(Records contained in a dataset)
══════════
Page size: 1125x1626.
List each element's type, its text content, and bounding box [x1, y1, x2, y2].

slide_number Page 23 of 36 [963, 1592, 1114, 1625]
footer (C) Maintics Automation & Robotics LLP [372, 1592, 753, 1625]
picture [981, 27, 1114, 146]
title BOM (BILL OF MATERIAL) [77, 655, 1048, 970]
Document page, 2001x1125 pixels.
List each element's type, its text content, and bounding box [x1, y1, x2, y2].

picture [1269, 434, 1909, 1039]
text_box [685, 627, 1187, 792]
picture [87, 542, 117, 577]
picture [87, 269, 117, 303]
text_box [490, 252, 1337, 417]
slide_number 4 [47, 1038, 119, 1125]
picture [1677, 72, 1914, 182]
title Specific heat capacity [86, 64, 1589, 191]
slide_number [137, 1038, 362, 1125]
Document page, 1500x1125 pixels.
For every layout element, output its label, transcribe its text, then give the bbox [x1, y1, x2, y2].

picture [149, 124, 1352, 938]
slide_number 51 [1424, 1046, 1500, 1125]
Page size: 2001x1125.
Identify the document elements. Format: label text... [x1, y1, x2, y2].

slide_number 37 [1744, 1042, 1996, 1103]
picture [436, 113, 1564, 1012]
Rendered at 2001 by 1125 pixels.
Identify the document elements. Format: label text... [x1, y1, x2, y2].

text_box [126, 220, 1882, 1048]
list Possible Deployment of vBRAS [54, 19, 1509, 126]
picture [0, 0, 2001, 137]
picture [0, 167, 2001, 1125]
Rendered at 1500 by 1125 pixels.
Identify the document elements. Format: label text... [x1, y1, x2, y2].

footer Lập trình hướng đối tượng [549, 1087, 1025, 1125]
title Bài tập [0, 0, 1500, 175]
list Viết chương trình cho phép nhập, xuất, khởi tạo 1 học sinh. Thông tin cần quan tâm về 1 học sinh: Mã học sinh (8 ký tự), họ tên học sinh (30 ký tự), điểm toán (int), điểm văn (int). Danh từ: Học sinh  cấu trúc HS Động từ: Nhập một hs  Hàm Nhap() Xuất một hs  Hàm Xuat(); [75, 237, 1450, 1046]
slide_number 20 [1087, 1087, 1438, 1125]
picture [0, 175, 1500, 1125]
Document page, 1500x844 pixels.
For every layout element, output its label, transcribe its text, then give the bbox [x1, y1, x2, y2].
══════════
Check every line of the entries above, and copy those that carry the string "pixels".

▶ [Task result]
Document page, 2001x1125 pixels.
Document page, 1500x1125 pixels.
Rendered at 2001 by 1125 pixels.
Rendered at 1500 by 1125 pixels.
Document page, 1500x844 pixels.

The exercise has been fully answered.